I'm growing tired. Old. It's almost as if I can feel my brain decomposing parts that I once used but that have become dusty and untouched for years now. It's not maturation, it's not "growing up" - it's more of a continual de-evolution of what was into what simply is.

As I often say, I've lived much longer in spirit than my nearly twenty-four years of life may show. I've loved, I've lost (both literally and figuratively), I've both cried and fought back tears, I've won fights and I've been beaten senseless. Somewhere along the gradual path of my current self, I've realized certain truths about my life. I want love. I want all consuming, passionate, can hardly stand it love and I want lazy Sunday morning love. I want stability, but not so much that I can't shake it up and go crazy every once in awhile. I need options - I can't feel backed into a corner. Above all, I need room. Space. My own personal bubble so that I can be either comfortably involved or comfortably uninvolved.

I'm not sure what happened between January and September of this year. On the calendar, that's only eight months. That's only 2.7% of the life I've lived so far. But, I can pin it down. It happened during January and September. The "it," well, I'm not sure how to quantify that. I can say, however, that everything that happened - everything that has changed inside me - was entirely my own doing.
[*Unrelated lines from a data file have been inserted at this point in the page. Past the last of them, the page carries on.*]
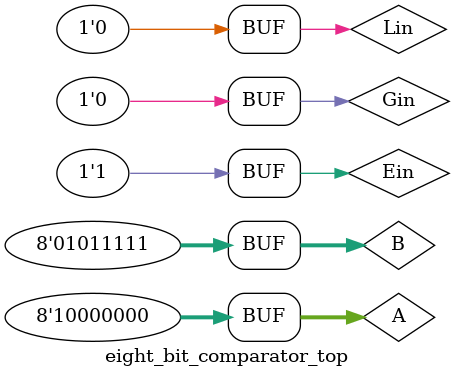
<source format=v>
module eight_bit_comparator_top;

    // Inputs
    reg [7:0] A;
    reg [7:0] B;
    reg Lin;
    reg Ein;
    reg Gin;

    // Outputs
    wire Less;
    wire Equal;
    wire Greater;

    // Instantion of the 8-bit comparator
    eight_bit_comparator COMPARATOR (A, B, Lin, Ein, Gin, Less, Equal, Greater);

    // Initialising the inputs
    initial begin
        Lin = 0; Ein = 1; Gin = 0; // Set Ein as 1 in inputs, as for MSB, comparison hasn't started so Lin,Gin=0 and Ein=1
        A = 1; B = 1; 
        #1 
        $display("\n");
        A = 12; B = 18; 
        #1 
        $display("\n");
        A = 18; B = 15; 
        #1
        $display("\n");
        A = 0; B = 0; 
        #1
        $display("\n");
        A = 64; B = 0;
        #1
        $display("\n");
        A = 43; B = 94;
        #1
        $display("\n");
        A = 255; B = 65;
        #1
        $display("\n");
        A = 255; B = 255;
        #1
        $display("\n");
        A = 5; B = 95;
        #1
        $display("\n");
        A = 128; B = 95;
    end

    // Displaying the final output
    always @ (A or B or Less or Equal or Greater) begin
        $display("<%d>: Input_A = %b, Input_B = %b, Lin = %b, Ein = %b, Gin = %b, Less = %b, Equal = %b, Greater = %b",$time,A,B,Lin,Ein,Gin,Less,Equal,Greater);
    end

endmodule

</source>
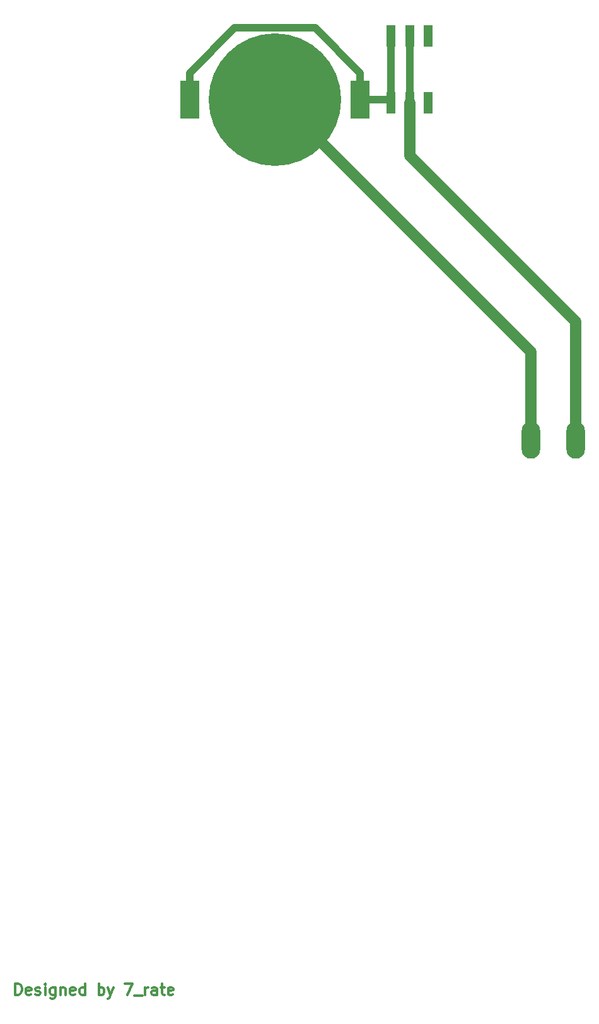
<source format=gtl>
G04 #@! TF.GenerationSoftware,KiCad,Pcbnew,(5.1.5)-3*
G04 #@! TF.CreationDate,2020-10-14T22:05:02+09:00*
G04 #@! TF.ProjectId,Pistachio_MacroPad_bottom,50697374-6163-4686-996f-5f4d6163726f,rev?*
G04 #@! TF.SameCoordinates,Original*
G04 #@! TF.FileFunction,Copper,L1,Top*
G04 #@! TF.FilePolarity,Positive*
%FSLAX46Y46*%
G04 Gerber Fmt 4.6, Leading zero omitted, Abs format (unit mm)*
G04 Created by KiCad (PCBNEW (5.1.5)-3) date 2020-10-14 22:05:02*
%MOMM*%
%LPD*%
G04 APERTURE LIST*
%ADD10C,0.300000*%
%ADD11R,2.500000X5.100000*%
%ADD12C,17.800000*%
%ADD13O,2.500000X5.000000*%
%ADD14R,1.200000X3.000000*%
%ADD15C,1.000000*%
%ADD16C,1.500000*%
G04 APERTURE END LIST*
D10*
X33678571Y-152638571D02*
X33678571Y-151138571D01*
X34035714Y-151138571D01*
X34250000Y-151210000D01*
X34392857Y-151352857D01*
X34464285Y-151495714D01*
X34535714Y-151781428D01*
X34535714Y-151995714D01*
X34464285Y-152281428D01*
X34392857Y-152424285D01*
X34250000Y-152567142D01*
X34035714Y-152638571D01*
X33678571Y-152638571D01*
X35750000Y-152567142D02*
X35607142Y-152638571D01*
X35321428Y-152638571D01*
X35178571Y-152567142D01*
X35107142Y-152424285D01*
X35107142Y-151852857D01*
X35178571Y-151710000D01*
X35321428Y-151638571D01*
X35607142Y-151638571D01*
X35750000Y-151710000D01*
X35821428Y-151852857D01*
X35821428Y-151995714D01*
X35107142Y-152138571D01*
X36392857Y-152567142D02*
X36535714Y-152638571D01*
X36821428Y-152638571D01*
X36964285Y-152567142D01*
X37035714Y-152424285D01*
X37035714Y-152352857D01*
X36964285Y-152210000D01*
X36821428Y-152138571D01*
X36607142Y-152138571D01*
X36464285Y-152067142D01*
X36392857Y-151924285D01*
X36392857Y-151852857D01*
X36464285Y-151710000D01*
X36607142Y-151638571D01*
X36821428Y-151638571D01*
X36964285Y-151710000D01*
X37678571Y-152638571D02*
X37678571Y-151638571D01*
X37678571Y-151138571D02*
X37607142Y-151210000D01*
X37678571Y-151281428D01*
X37750000Y-151210000D01*
X37678571Y-151138571D01*
X37678571Y-151281428D01*
X39035714Y-151638571D02*
X39035714Y-152852857D01*
X38964285Y-152995714D01*
X38892857Y-153067142D01*
X38750000Y-153138571D01*
X38535714Y-153138571D01*
X38392857Y-153067142D01*
X39035714Y-152567142D02*
X38892857Y-152638571D01*
X38607142Y-152638571D01*
X38464285Y-152567142D01*
X38392857Y-152495714D01*
X38321428Y-152352857D01*
X38321428Y-151924285D01*
X38392857Y-151781428D01*
X38464285Y-151710000D01*
X38607142Y-151638571D01*
X38892857Y-151638571D01*
X39035714Y-151710000D01*
X39750000Y-151638571D02*
X39750000Y-152638571D01*
X39750000Y-151781428D02*
X39821428Y-151710000D01*
X39964285Y-151638571D01*
X40178571Y-151638571D01*
X40321428Y-151710000D01*
X40392857Y-151852857D01*
X40392857Y-152638571D01*
X41678571Y-152567142D02*
X41535714Y-152638571D01*
X41250000Y-152638571D01*
X41107142Y-152567142D01*
X41035714Y-152424285D01*
X41035714Y-151852857D01*
X41107142Y-151710000D01*
X41250000Y-151638571D01*
X41535714Y-151638571D01*
X41678571Y-151710000D01*
X41750000Y-151852857D01*
X41750000Y-151995714D01*
X41035714Y-152138571D01*
X43035714Y-152638571D02*
X43035714Y-151138571D01*
X43035714Y-152567142D02*
X42892857Y-152638571D01*
X42607142Y-152638571D01*
X42464285Y-152567142D01*
X42392857Y-152495714D01*
X42321428Y-152352857D01*
X42321428Y-151924285D01*
X42392857Y-151781428D01*
X42464285Y-151710000D01*
X42607142Y-151638571D01*
X42892857Y-151638571D01*
X43035714Y-151710000D01*
X44892857Y-152638571D02*
X44892857Y-151138571D01*
X44892857Y-151710000D02*
X45035714Y-151638571D01*
X45321428Y-151638571D01*
X45464285Y-151710000D01*
X45535714Y-151781428D01*
X45607142Y-151924285D01*
X45607142Y-152352857D01*
X45535714Y-152495714D01*
X45464285Y-152567142D01*
X45321428Y-152638571D01*
X45035714Y-152638571D01*
X44892857Y-152567142D01*
X46107142Y-151638571D02*
X46464285Y-152638571D01*
X46821428Y-151638571D02*
X46464285Y-152638571D01*
X46321428Y-152995714D01*
X46250000Y-153067142D01*
X46107142Y-153138571D01*
X48392857Y-151138571D02*
X49392857Y-151138571D01*
X48750000Y-152638571D01*
X49607142Y-152781428D02*
X50750000Y-152781428D01*
X51107142Y-152638571D02*
X51107142Y-151638571D01*
X51107142Y-151924285D02*
X51178571Y-151781428D01*
X51250000Y-151710000D01*
X51392857Y-151638571D01*
X51535714Y-151638571D01*
X52678571Y-152638571D02*
X52678571Y-151852857D01*
X52607142Y-151710000D01*
X52464285Y-151638571D01*
X52178571Y-151638571D01*
X52035714Y-151710000D01*
X52678571Y-152567142D02*
X52535714Y-152638571D01*
X52178571Y-152638571D01*
X52035714Y-152567142D01*
X51964285Y-152424285D01*
X51964285Y-152281428D01*
X52035714Y-152138571D01*
X52178571Y-152067142D01*
X52535714Y-152067142D01*
X52678571Y-151995714D01*
X53178571Y-151638571D02*
X53750000Y-151638571D01*
X53392857Y-151138571D02*
X53392857Y-152424285D01*
X53464285Y-152567142D01*
X53607142Y-152638571D01*
X53750000Y-152638571D01*
X54821428Y-152567142D02*
X54678571Y-152638571D01*
X54392857Y-152638571D01*
X54250000Y-152567142D01*
X54178571Y-152424285D01*
X54178571Y-151852857D01*
X54250000Y-151710000D01*
X54392857Y-151638571D01*
X54678571Y-151638571D01*
X54821428Y-151710000D01*
X54892857Y-151852857D01*
X54892857Y-151995714D01*
X54178571Y-152138571D01*
D11*
X57080000Y-32420000D03*
X79980000Y-32420000D03*
D12*
X68530000Y-32420000D03*
D13*
X108880000Y-78170000D03*
X102880000Y-78170000D03*
D14*
X84120000Y-23860000D03*
X86620000Y-23860000D03*
X89120000Y-23860000D03*
X84120000Y-32860000D03*
X86620000Y-32860000D03*
X89120000Y-32860000D03*
D15*
X84120000Y-32860000D02*
X84120000Y-23860000D01*
X83680000Y-32420000D02*
X84120000Y-32860000D01*
X79980000Y-32420000D02*
X83680000Y-32420000D01*
X79980000Y-28870000D02*
X79980000Y-32420000D01*
X73919930Y-22809930D02*
X79980000Y-28870000D01*
X63140070Y-22809930D02*
X73919930Y-22809930D01*
X57080000Y-32420000D02*
X57080000Y-28870000D01*
X57080000Y-28870000D02*
X63140070Y-22809930D01*
D16*
X102880000Y-66280000D02*
X102880000Y-78170000D01*
X68530000Y-32420000D02*
X69020000Y-32420000D01*
X69020000Y-32420000D02*
X102880000Y-66280000D01*
D15*
X86620000Y-32860000D02*
X86620000Y-23860000D01*
D16*
X108880000Y-76920000D02*
X108880000Y-78170000D01*
X108880000Y-62270000D02*
X108880000Y-76920000D01*
X86620000Y-32860000D02*
X86620000Y-40010000D01*
X86620000Y-40010000D02*
X108880000Y-62270000D01*
M02*

</source>
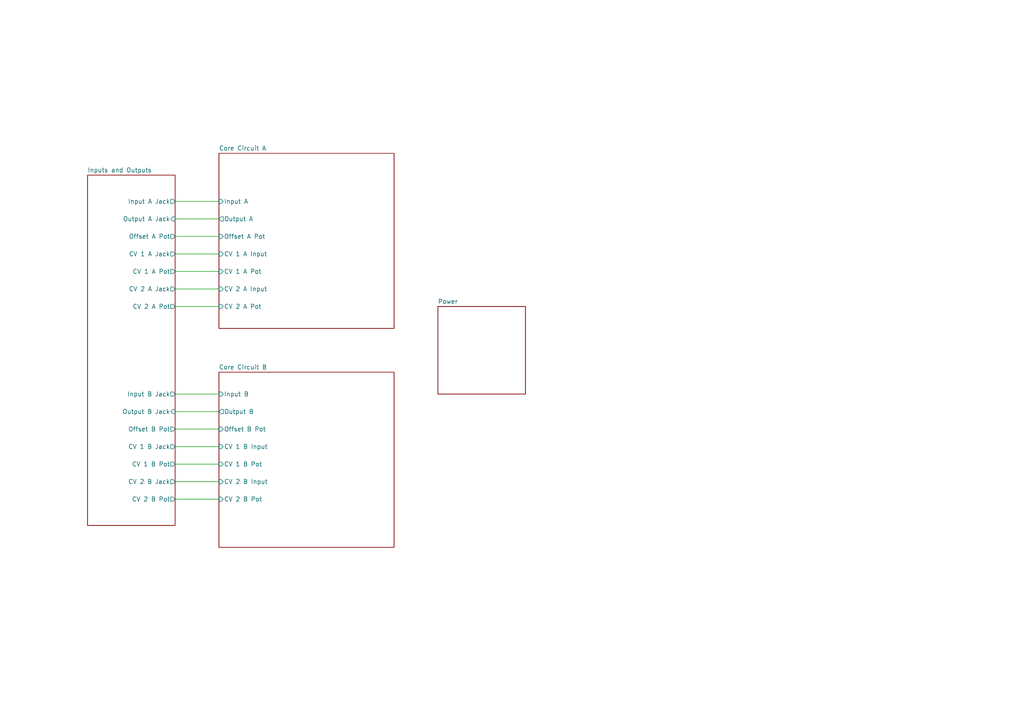
<source format=kicad_sch>
(kicad_sch
	(version 20231120)
	(generator "eeschema")
	(generator_version "8.0")
	(uuid "58f4306d-5387-4983-bb08-41a2313fd315")
	(paper "A4")
	(title_block
		(rev "1")
		(company "DMH Instruments")
		(comment 1 "PCB for 5 cm Kosmo format synthesizer module")
	)
	(lib_symbols)
	(wire
		(pts
			(xy 50.8 139.7) (xy 63.5 139.7)
		)
		(stroke
			(width 0)
			(type default)
		)
		(uuid "0b435a09-f8f3-43e9-86f7-b34f99771b2f")
	)
	(wire
		(pts
			(xy 50.8 134.62) (xy 63.5 134.62)
		)
		(stroke
			(width 0)
			(type default)
		)
		(uuid "0ba9c8d3-6a4d-4dcd-be78-649b2efeef64")
	)
	(wire
		(pts
			(xy 50.8 63.5) (xy 63.5 63.5)
		)
		(stroke
			(width 0)
			(type default)
		)
		(uuid "15bfaebd-f0b4-4d2c-b8e0-056ced5a13cb")
	)
	(wire
		(pts
			(xy 50.8 144.78) (xy 63.5 144.78)
		)
		(stroke
			(width 0)
			(type default)
		)
		(uuid "1aef010f-d43d-4e35-b562-04efe12bbbe3")
	)
	(wire
		(pts
			(xy 50.8 124.46) (xy 63.5 124.46)
		)
		(stroke
			(width 0)
			(type default)
		)
		(uuid "2f7892b5-c869-4cdb-86ed-1a3c723a6826")
	)
	(wire
		(pts
			(xy 50.8 68.58) (xy 63.5 68.58)
		)
		(stroke
			(width 0)
			(type default)
		)
		(uuid "3491dfa6-ff1d-47ef-828c-9ad85a9beb30")
	)
	(wire
		(pts
			(xy 50.8 88.9) (xy 63.5 88.9)
		)
		(stroke
			(width 0)
			(type default)
		)
		(uuid "3f80389b-bfff-442c-9bc6-ecbf9de9dbf0")
	)
	(wire
		(pts
			(xy 50.8 129.54) (xy 63.5 129.54)
		)
		(stroke
			(width 0)
			(type default)
		)
		(uuid "8811e99f-2636-40f5-8aaa-5b2d5744fb29")
	)
	(wire
		(pts
			(xy 50.8 114.3) (xy 63.5 114.3)
		)
		(stroke
			(width 0)
			(type default)
		)
		(uuid "8db5c9be-e5f8-4b5e-aaa4-56a646aafade")
	)
	(wire
		(pts
			(xy 50.8 78.74) (xy 63.5 78.74)
		)
		(stroke
			(width 0)
			(type default)
		)
		(uuid "9c7196d4-d95e-49c3-854a-7536ea6043bc")
	)
	(wire
		(pts
			(xy 50.8 119.38) (xy 63.5 119.38)
		)
		(stroke
			(width 0)
			(type default)
		)
		(uuid "c696d3fa-bfc7-4641-9ed2-b5eda3d62d81")
	)
	(wire
		(pts
			(xy 50.8 58.42) (xy 63.5 58.42)
		)
		(stroke
			(width 0)
			(type default)
		)
		(uuid "cc81f8e7-5dbf-4128-9df2-6265282a141c")
	)
	(wire
		(pts
			(xy 50.8 73.66) (xy 63.5 73.66)
		)
		(stroke
			(width 0)
			(type default)
		)
		(uuid "d11689bd-81fd-4bda-9288-5562cdf98610")
	)
	(wire
		(pts
			(xy 50.8 83.82) (xy 63.5 83.82)
		)
		(stroke
			(width 0)
			(type default)
		)
		(uuid "e3b346f3-6b32-4f9f-a5b6-8a2b8c3d7726")
	)
	(sheet
		(at 127 88.9)
		(size 25.4 25.4)
		(fields_autoplaced yes)
		(stroke
			(width 0.1524)
			(type solid)
		)
		(fill
			(color 0 0 0 0.0000)
		)
		(uuid "0cdf34b2-39cd-4d9e-981a-97cd34791509")
		(property "Sheetname" "Power"
			(at 127 88.1884 0)
			(effects
				(font
					(size 1.27 1.27)
				)
				(justify left bottom)
			)
		)
		(property "Sheetfile" "Power.kicad_sch"
			(at 127 114.8846 0)
			(effects
				(font
					(size 1.27 1.27)
				)
				(justify left top)
				(hide yes)
			)
		)
		(instances
			(project "DMH_Transistor_VCA_PCB"
				(path "/58f4306d-5387-4983-bb08-41a2313fd315"
					(page "4")
				)
			)
		)
	)
	(sheet
		(at 63.5 107.95)
		(size 50.8 50.8)
		(fields_autoplaced yes)
		(stroke
			(width 0.1524)
			(type solid)
		)
		(fill
			(color 0 0 0 0.0000)
		)
		(uuid "7915b580-c9b0-4472-ab9c-d9fb99b1a92f")
		(property "Sheetname" "Core Circuit B"
			(at 63.5 107.2384 0)
			(effects
				(font
					(size 1.27 1.27)
				)
				(justify left bottom)
			)
		)
		(property "Sheetfile" "Core_Circuit_B.kicad_sch"
			(at 63.5 159.3346 0)
			(effects
				(font
					(size 1.27 1.27)
				)
				(justify left top)
				(hide yes)
			)
		)
		(pin "CV 1 B Input" input
			(at 63.5 129.54 180)
			(effects
				(font
					(size 1.27 1.27)
				)
				(justify left)
			)
			(uuid "6cac8ff8-7705-4901-b56d-ee3e53572ebe")
		)
		(pin "CV 2 B Input" input
			(at 63.5 139.7 180)
			(effects
				(font
					(size 1.27 1.27)
				)
				(justify left)
			)
			(uuid "6f76309e-63f3-418a-a1b7-909e22303cf2")
		)
		(pin "Input B" input
			(at 63.5 114.3 180)
			(effects
				(font
					(size 1.27 1.27)
				)
				(justify left)
			)
			(uuid "2f59276e-9d62-4848-8a97-d032a9319958")
		)
		(pin "Output B" output
			(at 63.5 119.38 180)
			(effects
				(font
					(size 1.27 1.27)
				)
				(justify left)
			)
			(uuid "2dec7a26-5e38-4644-bb5e-87b15fedeb3c")
		)
		(pin "CV 1 B Pot" input
			(at 63.5 134.62 180)
			(effects
				(font
					(size 1.27 1.27)
				)
				(justify left)
			)
			(uuid "39ecad29-b510-4810-836c-d8dadb822d52")
		)
		(pin "CV 2 B Pot" input
			(at 63.5 144.78 180)
			(effects
				(font
					(size 1.27 1.27)
				)
				(justify left)
			)
			(uuid "b8a2790d-2bc5-48df-a0f7-fb307d324973")
		)
		(pin "Offset B Pot" input
			(at 63.5 124.46 180)
			(effects
				(font
					(size 1.27 1.27)
				)
				(justify left)
			)
			(uuid "05516ebd-e985-4cb8-8f34-985864f2ed91")
		)
		(instances
			(project "DMH_Transistor_VCA_PCB"
				(path "/58f4306d-5387-4983-bb08-41a2313fd315"
					(page "5")
				)
			)
		)
	)
	(sheet
		(at 63.5 44.45)
		(size 50.8 50.8)
		(fields_autoplaced yes)
		(stroke
			(width 0.1524)
			(type solid)
		)
		(fill
			(color 0 0 0 0.0000)
		)
		(uuid "7ad2d702-dfb7-4d49-a82d-34430dd5948f")
		(property "Sheetname" "Core Circuit A"
			(at 63.5 43.7384 0)
			(effects
				(font
					(size 1.27 1.27)
				)
				(justify left bottom)
			)
		)
		(property "Sheetfile" "Core_Circuit_A.kicad_sch"
			(at 63.5 95.8346 0)
			(effects
				(font
					(size 1.27 1.27)
				)
				(justify left top)
				(hide yes)
			)
		)
		(pin "CV 1 A Input" input
			(at 63.5 73.66 180)
			(effects
				(font
					(size 1.27 1.27)
				)
				(justify left)
			)
			(uuid "89ec80bc-ac70-4ecd-84d6-8e74e7942551")
		)
		(pin "CV 2 A Input" input
			(at 63.5 83.82 180)
			(effects
				(font
					(size 1.27 1.27)
				)
				(justify left)
			)
			(uuid "86a5c6bb-bfe1-4212-9ea8-00217a2af005")
		)
		(pin "Input A" input
			(at 63.5 58.42 180)
			(effects
				(font
					(size 1.27 1.27)
				)
				(justify left)
			)
			(uuid "84f10de8-87eb-4579-91b9-925fbcf030fa")
		)
		(pin "Output A" output
			(at 63.5 63.5 180)
			(effects
				(font
					(size 1.27 1.27)
				)
				(justify left)
			)
			(uuid "33089191-6823-4a8c-9c8f-1f3781aa5eff")
		)
		(pin "CV 1 A Pot" input
			(at 63.5 78.74 180)
			(effects
				(font
					(size 1.27 1.27)
				)
				(justify left)
			)
			(uuid "94020e44-e5b5-40c2-9b15-3533fd7e7559")
		)
		(pin "CV 2 A Pot" input
			(at 63.5 88.9 180)
			(effects
				(font
					(size 1.27 1.27)
				)
				(justify left)
			)
			(uuid "17057fc2-48ee-4be0-8441-40fdd59b7e6b")
		)
		(pin "Offset A Pot" input
			(at 63.5 68.58 180)
			(effects
				(font
					(size 1.27 1.27)
				)
				(justify left)
			)
			(uuid "64bd53a8-97be-42b3-a1ff-ae1991314518")
		)
		(instances
			(project "DMH_Transistor_VCA_PCB"
				(path "/58f4306d-5387-4983-bb08-41a2313fd315"
					(page "3")
				)
			)
		)
	)
	(sheet
		(at 25.4 50.8)
		(size 25.4 101.6)
		(fields_autoplaced yes)
		(stroke
			(width 0.1524)
			(type solid)
		)
		(fill
			(color 0 0 0 0.0000)
		)
		(uuid "ce3fef8b-9f1d-4178-b50b-4a046c030679")
		(property "Sheetname" "Inputs and Outputs"
			(at 25.4 50.0884 0)
			(effects
				(font
					(size 1.27 1.27)
				)
				(justify left bottom)
			)
		)
		(property "Sheetfile" "Inputs_and_Outputs.kicad_sch"
			(at 25.4 152.9846 0)
			(effects
				(font
					(size 1.27 1.27)
				)
				(justify left top)
				(hide yes)
			)
		)
		(pin "CV 2 A Jack" output
			(at 50.8 83.82 0)
			(effects
				(font
					(size 1.27 1.27)
				)
				(justify right)
			)
			(uuid "0876cba7-f5cc-475c-ab22-ceae04ecc34b")
		)
		(pin "CV 1 A Jack" output
			(at 50.8 73.66 0)
			(effects
				(font
					(size 1.27 1.27)
				)
				(justify right)
			)
			(uuid "7fb6e4db-af9a-4676-b84c-b579f03ead3c")
		)
		(pin "CV 2 A Pot" output
			(at 50.8 88.9 0)
			(effects
				(font
					(size 1.27 1.27)
				)
				(justify right)
			)
			(uuid "36af97bd-604d-42f6-a3f1-07e91d753459")
		)
		(pin "CV 1 A Pot" output
			(at 50.8 78.74 0)
			(effects
				(font
					(size 1.27 1.27)
				)
				(justify right)
			)
			(uuid "cbae3b18-b480-4ac1-b949-d4ea23dd4b8b")
		)
		(pin "Input B Jack" output
			(at 50.8 114.3 0)
			(effects
				(font
					(size 1.27 1.27)
				)
				(justify right)
			)
			(uuid "d6501641-ec55-465c-893b-68fd23147e67")
		)
		(pin "Output B Jack" input
			(at 50.8 119.38 0)
			(effects
				(font
					(size 1.27 1.27)
				)
				(justify right)
			)
			(uuid "68ea9cbf-ef7a-46f3-8221-b78877bb776e")
		)
		(pin "Output A Jack" input
			(at 50.8 63.5 0)
			(effects
				(font
					(size 1.27 1.27)
				)
				(justify right)
			)
			(uuid "f7594608-d5fc-41b1-8d8b-cf78766579d3")
		)
		(pin "Input A Jack" output
			(at 50.8 58.42 0)
			(effects
				(font
					(size 1.27 1.27)
				)
				(justify right)
			)
			(uuid "d39c7558-17c9-40ea-8156-06055b5768fe")
		)
		(pin "CV 1 B Jack" output
			(at 50.8 129.54 0)
			(effects
				(font
					(size 1.27 1.27)
				)
				(justify right)
			)
			(uuid "74dddd83-c036-43e7-9cac-2a1c249e18fe")
		)
		(pin "CV 2 B Jack" output
			(at 50.8 139.7 0)
			(effects
				(font
					(size 1.27 1.27)
				)
				(justify right)
			)
			(uuid "0d69908c-1a5d-4f43-ae65-0cf6dfcc81fa")
		)
		(pin "CV 1 B Pot" output
			(at 50.8 134.62 0)
			(effects
				(font
					(size 1.27 1.27)
				)
				(justify right)
			)
			(uuid "7f57366f-1abc-4ab5-ac18-1cd5b7f470b1")
		)
		(pin "CV 2 B Pot" output
			(at 50.8 144.78 0)
			(effects
				(font
					(size 1.27 1.27)
				)
				(justify right)
			)
			(uuid "8c6e1705-a94c-4ea0-9123-ae4e567f4e85")
		)
		(pin "Offset B Pot" output
			(at 50.8 124.46 0)
			(effects
				(font
					(size 1.27 1.27)
				)
				(justify right)
			)
			(uuid "25294123-79ce-4328-9ac0-6b6dec4ddfbc")
		)
		(pin "Offset A Pot" output
			(at 50.8 68.58 0)
			(effects
				(font
					(size 1.27 1.27)
				)
				(justify right)
			)
			(uuid "b1072b35-f793-44bc-9b81-f3d6cee013ce")
		)
		(instances
			(project "DMH_Transistor_VCA_PCB"
				(path "/58f4306d-5387-4983-bb08-41a2313fd315"
					(page "2")
				)
			)
		)
	)
	(sheet_instances
		(path "/"
			(page "1")
		)
	)
)

</source>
I feel a little weird right now. I feel as though Bear might take this statement and somehow turn it into an "I told you so." "I told you moving out would be the best thing for us," he might say. Almost as if saying, in unspoken words, how the breaking of my heart and the intense stress I was under was a good thing. I'm not saying it wasn't, don't misunderstand me, but I am saying it wasn't only that. There is so much more to the story than a complicated relationship ending simply. A few harsh words, a few jagged insults, a few boxes and a lot of tears.... but it only started there.

What am I trying to say? Even I don't know that just yet. Only that a shift has occurred, for better or worse, and it's about time I start living up to that. Do I want to let something that I've worked so hard for go to waste to appease my desire for temporary interest and pleasure? Do I want to gamble with it, throw the dice, close my eyes and hope for the best? Certainly, a lot in life is like that gamble. But I can choose whether to ante up or back down.

Perhaps that's not the right analogy. Backing down isn't losing; backing down is comfort. Happy comfort. Routine comfort. That lazy Sunday morning love thing I was talking about early. Three years later, he's still here beside me. That's saying something.

I think I have it all figured out, but I'll let those words come when they're ready. For now, I'll simply not act. Not acting is one of the most important tools a person can have. Trust me on that, I've learned the hard way.